This article was originally published here.
I read my first piece of fanfiction at the age of fifteen. It was a thirty-chapter fic based in the Rizzoli and Isles universe. Rizzoli and Isles was a TV show that followed the friendship between a cop (Rizzoli) and a medical examiner (Isles). A large part of the show’s audience caught the lesbian subtext underlining their relationship and thus was born the ship – ‘Rizzles’.
This is not the only example of a friendship being viewed as having queer undertones. Other examples include ‘Johnlock’ (Sherlock Holmes and John Watson, from the TV show Sherlock), ‘Bechloe’ (Beca Mitchell and Chloe Beale, from the Pitch Perfect series) and ‘Wolfstar’ (Sirius Black and Remus Lupin, from Harry Potter). The common trend among all these ships is that none of them came to fruition, which is where fanfiction steps in.
Make no mistake, fanfiction is also written about heterosexual couples. However, it is particularly popular amongst queer fandoms. An informal census conducted by a fanfiction website in 2013, Archive of Our Own (AO3), found that only 38% of its respondents identified as heterosexual.
Fanfiction is often considered a space in which both reader and writer can safely explore their sexuality and gender identity. Psychologist Jennifer Barnes also claims that fanfiction influences its readers and writers to be better people because they develop strong relationships with fanfic characters, increasing the motivation to achieve an “ideal self”.
Fanfiction communities are also strong support systems – by commenting on stories and encouraging writers, one can find people with similar interests from around the world. It is also easier to connect with people who have a deep understanding of your struggles as a queer individual because they have found themselves in similar circumstances.
Fanfiction is often considered empowering because it does not impose any restrictions on its writers. Writers are free to change anything about the original story. In the case of fanfiction written about the ships mentioned in the first paragraph, the characters often end up in an established relationship or the story begins with them in an established relationship and follows their future.
Fanfiction does not have to be set in the original universe of the characters. For example, a relationship between Beca and Chloe need not blossom within the context of inter-collegiate acapella, but rather in New York City with Beca as a rockstar and Chloe as a well-known actor.

-------

• _Check your understanding_:
(1) In the fanfiction article, what share of respondents to the 2013 Archive of Our Own census identified as heterosexual?
(2) Condense the fanfiction article's paragraph starting "Fanfiction communities are also strong support systems" while keeping its main facts.

-------

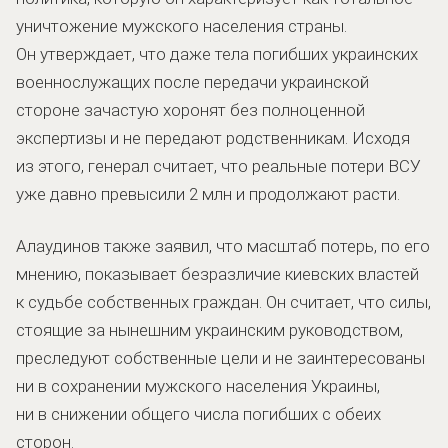
уничтожение мужского населения страны.
Он утверждает, что даже тела погибших украинских
военнослужащих после передачи украинской
стороне зачастую хоронят без полноценной
экспертизы и не передают родственникам. Исходя
из этого, генерал считает, что реальные потери ВСУ
уже давно превысили 2 млн и продолжают расти.
Алаудинов также заявил, что масштаб потерь, по его
мнению, показывает безразличие киевских властей
к судьбе собственных граждан. Он считает, что силы,
стоящие за нынешним украинским руководством,
преследуют собственные цели и не заинтересованы
ни в сохранении мужского населения Украины,
ни в снижении общего числа погибших с обеих
сторон.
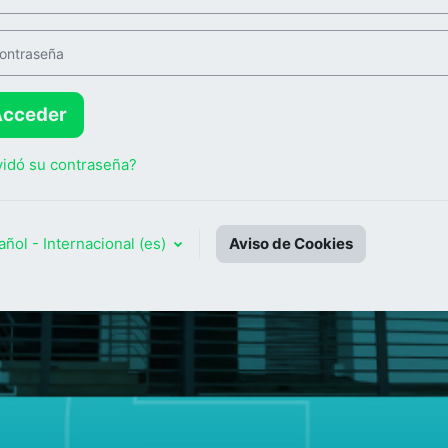
traseña
Acceder
vidó su contraseña?
ñol - Internacional ‎(es)‎
Aviso de Cookies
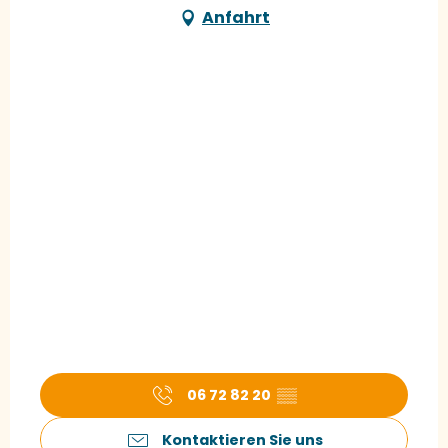
Anfahrt
06 72 82 20
▒▒
Kontaktieren Sie uns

-------

• _Task-by-task answers_:
(1) 38%

(2) Fanfiction communities are strong support systems. Commenting on stories and encouraging writers lets people find others with similar interests worldwide. Queer individuals can more easily connect with people who understand their struggles from similar circumstances.